Hi Crafty Green Poet,
Thanks for that. There is no prose form I like better than short short twisty tales. I’ve written hundreds over the years. I’m slowly posting some of my old ones on the Fiction page at top of site.
gautami tripathy said
There are 55 word stories with a twist in the tale/tail. I used to write a hell lot of those. Now I do that in my poetry. But then, you know that.
mindplay
anthonynorth said
Hi Gautami,
I do indeed. And you do it very well.
Tumblewords said
Fine work, as usual. Words make great smoke and mirror scenes. You write these very well – I’d like to learn.
anthonynorth said
Hi Tumblewords.
Many thanks.
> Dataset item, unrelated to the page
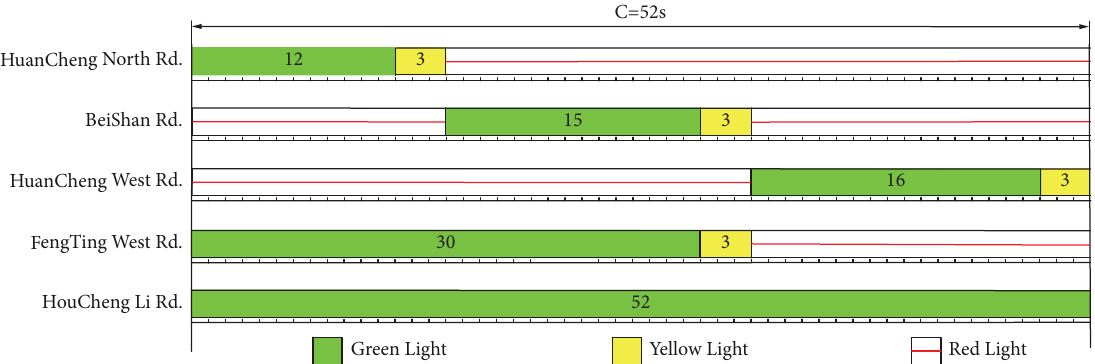
Figure 6: Optimized signal timing in cycle 2 for the model output scheme.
Similarly, one day I’ll learn how to do excellent poetry like yourself and many others here.
SweetTalkingGuy said
…and through the smoke, as I squint my eyes, I can see the face in the mirror of words…
anthonynorth said
Hi Andy,
So very true 🙂
Selma said
That you for sharing your twist in the tale secrets. You really have a knack for it. You get me every time. I am lulled into the comfort zone hook, line and sinker and then you strike – like a tiger. It’s awesome!
anthonynorth said
Hi Selma,
Thanks for the kind words. Comments like that make it all worthwhile.